La scorsa settimana, il vice primo ministro ucraino, Mykhailo Fedorov, aveva esortato tutti i principali exchange a sospendere i propri servizi agli utenti russi, ma questa richiesta è stata respinta da alcune delle maggiori piattaforme di trading.

Hillary Clinton vuole che gli exchange blocchino gli utenti russi

La Clinton stava parlando in un'intervista con MSNBC in cui ha affermato di essere delusa dal fatto che alcuni di questi exchange non abbiano effettivamente interrotto i loro servizi agli utenti con sede in Russia. Ha commentato:

Ha anche evidenziato che tutti devono fare la loro parte per isolare la Russia dal sistema economico globale. "Penso che il Dipartimento del Tesoro e gli europei dovrebbero guardare a come possono impedire ai mercati crypto di essere una scappatoia per la Russia". Non è la prima volta che Clinton solleva preoccupazioni sul settore delle criptovalute.

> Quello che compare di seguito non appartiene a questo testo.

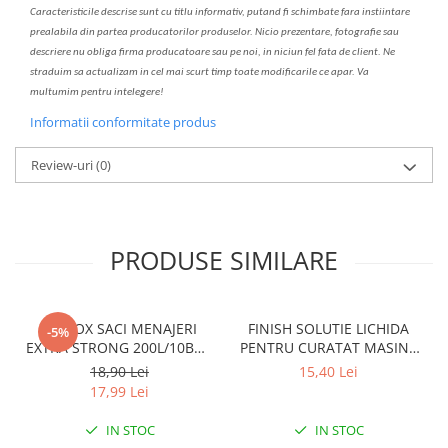
C
aracteristicile descrise sunt cu titlu informativ, put
a
nd fi schimbate f
a
r
a
inst
iin
t
are
prealabil
a
din partea produc
a
torilor produselor. Nicio prezentare, fotografie sau
descriere nu oblig
a
firma producatoare sau pe noi, in niciun fel fa
ta
de client. Ne
str
a
duim s
a
actualiz
a
m
i
n cel mai scurt timp toate modific
a
rile ce apar. V
a
mul
t
umim pentru i
nt
elegere!
Informatii conformitate produs
Review-uri
(0)
PRODUSE SIMILARE
CLINOX SACI MENAJERI
FINISH SOLUTIE LICHIDA
-5%
EXTRA STRONG 200L/10BUC
PENTRU CURATAT MASINA
LDPE NEGRI (90*122CM)
DE SPALAT VASE 250ML
18,90 Lei
15,40 Lei
ETICHETA MOV
LEMON
17,99 Lei
IN STOC
IN STOC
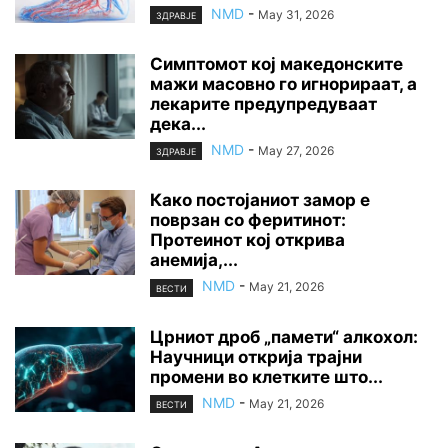
NMD
-
May 31, 2026
ЗДРАВЈЕ
Симптомот кој македонските
мажи масовно го игнорираат, а
лекарите предупредуваат
дека...
NMD
-
May 27, 2026
ЗДРАВЈЕ
Како постојаниот замор е
поврзан со феритинот:
Протеинот кој открива
анемија,...
NMD
-
May 21, 2026
ВЕСТИ
Црниот дроб „памети“ алкохол:
Научници открија трајни
промени во клетките што...
NMD
-
May 21, 2026
ВЕСТИ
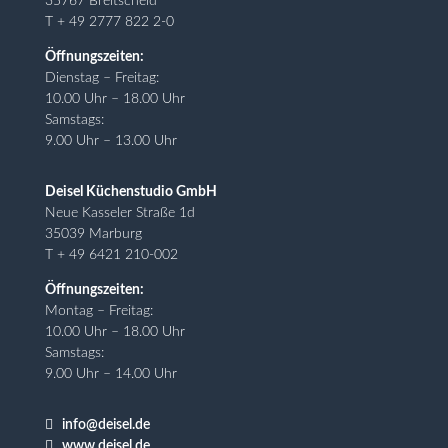
35767 Breitscheid
T + 49 2777 822 2-0
Öffnungszeiten:
Dienstag – Freitag:
10.00 Uhr – 18.00 Uhr
Samstags:
9.00 Uhr – 13.00 Uhr
Deisel Küchenstudio GmbH
Neue Kasseler Straße 1d
35039 Marburg
T + 49 6421 210-002
Öffnungszeiten:
Montag – Freitag:
10.00 Uhr – 18.00 Uhr
Samstags:
9.00 Uhr – 14.00 Uhr

info@deisel.de

www.deisel.de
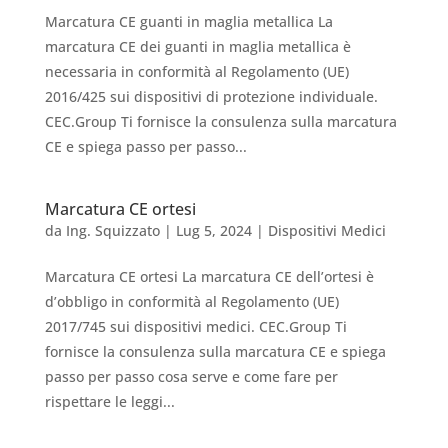
Marcatura CE guanti in maglia metallica La
marcatura CE dei guanti in maglia metallica è
necessaria in conformità al Regolamento (UE)
2016/425 sui dispositivi di protezione individuale.
CEC.Group Ti fornisce la consulenza sulla marcatura
CE e spiega passo per passo...
Marcatura CE ortesi
da
Ing. Squizzato
|
Lug 5, 2024
|
Dispositivi Medici
Marcatura CE ortesi La marcatura CE dell’ortesi è
d’obbligo in conformità al Regolamento (UE)
2017/745 sui dispositivi medici. CEC.Group Ti
fornisce la consulenza sulla marcatura CE e spiega
passo per passo cosa serve e come fare per
rispettare le leggi...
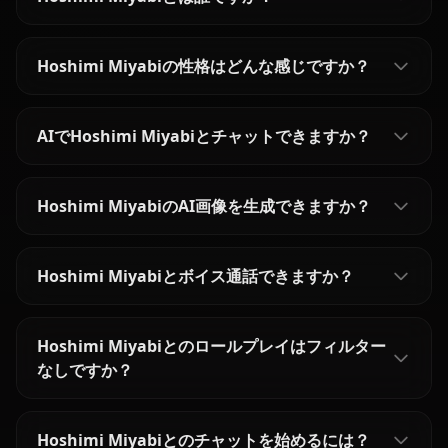
Hoshimi Miyabiの性格はどんな感じですか？
AIでHoshimi Miyabiとチャットできますか？
Hoshimi MiyabiのAI画像を生成できますか？
Hoshimi Miyabiとボイス通話できますか？
Hoshimi Miyabiとのロールプレイはフィルター
なしですか？
Hoshimi Miyabiとのチャットを始めるには？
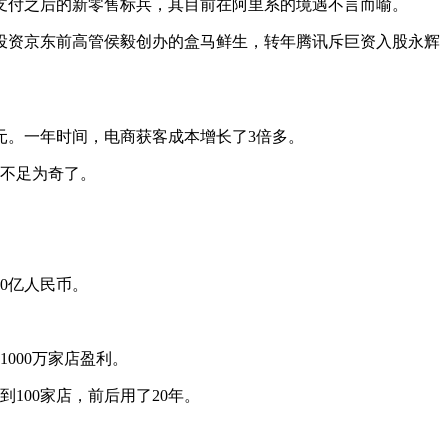
支付之后的新零售标兵，其目前在阿里系的境遇不言而喻。
式投资京东前高管侯毅创办的盒马鲜生，转年腾讯斥巨资入股永辉
26元。一年时间，电商获客成本增长了3倍多。
就不足为奇了。
60亿人民币。
000万家店盈利。
到100家店，前后用了20年。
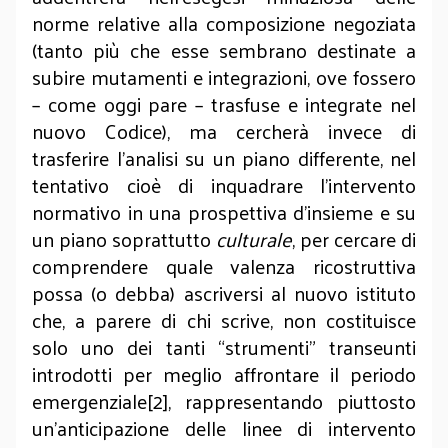
norme relative alla composizione negoziata
(tanto più che esse sembrano destinate a
subire mutamenti e integrazioni, ove fossero
– come oggi pare – trasfuse e integrate nel
nuovo Codice), ma cercherà invece di
trasferire l’analisi su un piano differente, nel
tentativo cioè di inquadrare l’intervento
normativo in una prospettiva d’insieme e su
un piano soprattutto
culturale
, per cercare di
comprendere quale valenza ricostruttiva
possa (o debba) ascriversi al nuovo istituto
che, a parere di chi scrive, non costituisce
solo uno dei tanti “strumenti” transeunti
introdotti per meglio affrontare il periodo
emergenziale[2], rappresentando piuttosto
un’anticipazione delle linee di intervento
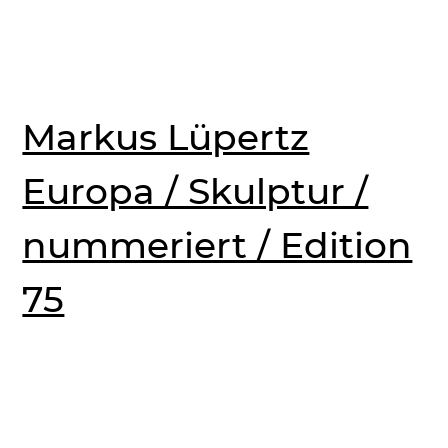
Markus Lüpertz
Europa / Skulptur /
nummeriert / Edition
75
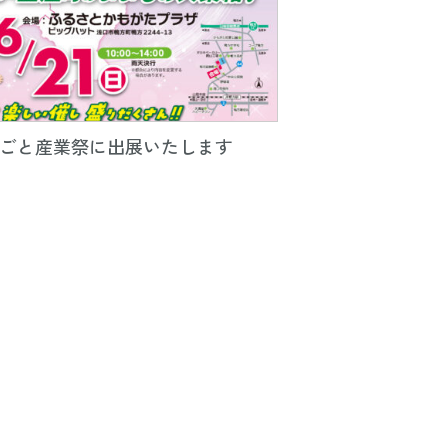
ごと産業祭に出展いたします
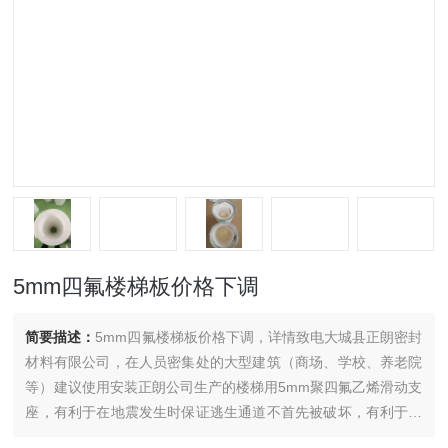
5mm四氟楼梯板价格下调
简要描述：
5mm四氟楼梯板价格下调，详情致电大城县正朗密封
材料有限公司，在人员密集处的大型建筑（商场、学校、养老院
等）建议使用安装正朗公司生产的楼梯用5mm聚四氟乙烯滑动支
座，有利于在地震发生时保证逃生通道不首先被破坏，有利于人
员逃生。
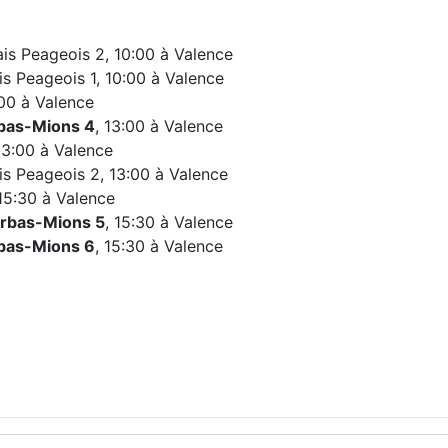
s Peageois 2, 10:00 à Valence
s Peageois 1, 10:00 à Valence
:00 à Valence
bas-Mions
4
, 13:00 à Valence
3:00 à Valence
s Peageois 2, 13:00 à Valence
 15:30 à Valence
rbas-Mions
5
, 15:30 à Valence
bas-Mions
6
, 15:30 à Valence
pour le maintien !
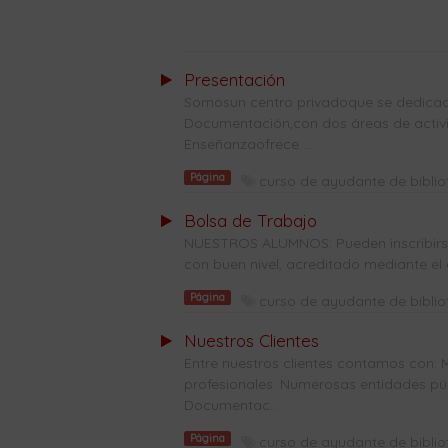
Presentación
Somosun centro privadoque se dedicade
Documentación,con dos áreas de activi
Enseñanzaofrece ...
Página
curso de ayudante de bibli
Bolsa de Trabajo
NUESTROS ALUMNOS: Pueden inscribirse 
con buen nivel, acreditado mediante el 
Página
curso de ayudante de bibli
Nuestros Clientes
Entre nuestros clientes contamos con: 
profesionales. Numerosas entidades públ
Documentac...
Página
curso de ayudante de bibli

La maggior parte degli exchange è ancora operativa in Russia, e alcuni come Binance, Coinbase e Kraken hanno già dichiarato apertamente che non imporranno un divieto unilaterale a tutti gli utenti in Russia e Bielorussia.

Il presidente della BCE chiede regolamenti

La presidente della Banca centrale europea, Christine Lagarde, ha anche chiesto una regolamentazione completa in materia di asset digitali per garantire che non vengano utilizzate dalla Russia per eludere le sanzioni.

Anche altri membri dell'UE come Italia, Germania e Spagna hanno sostenuto l'imposizione di sanzioni contro la Russia affermando che dei criminali potrebbero utilizzare Bitcoin e altre criptovalute per scopi come il riciclaggio di denaro.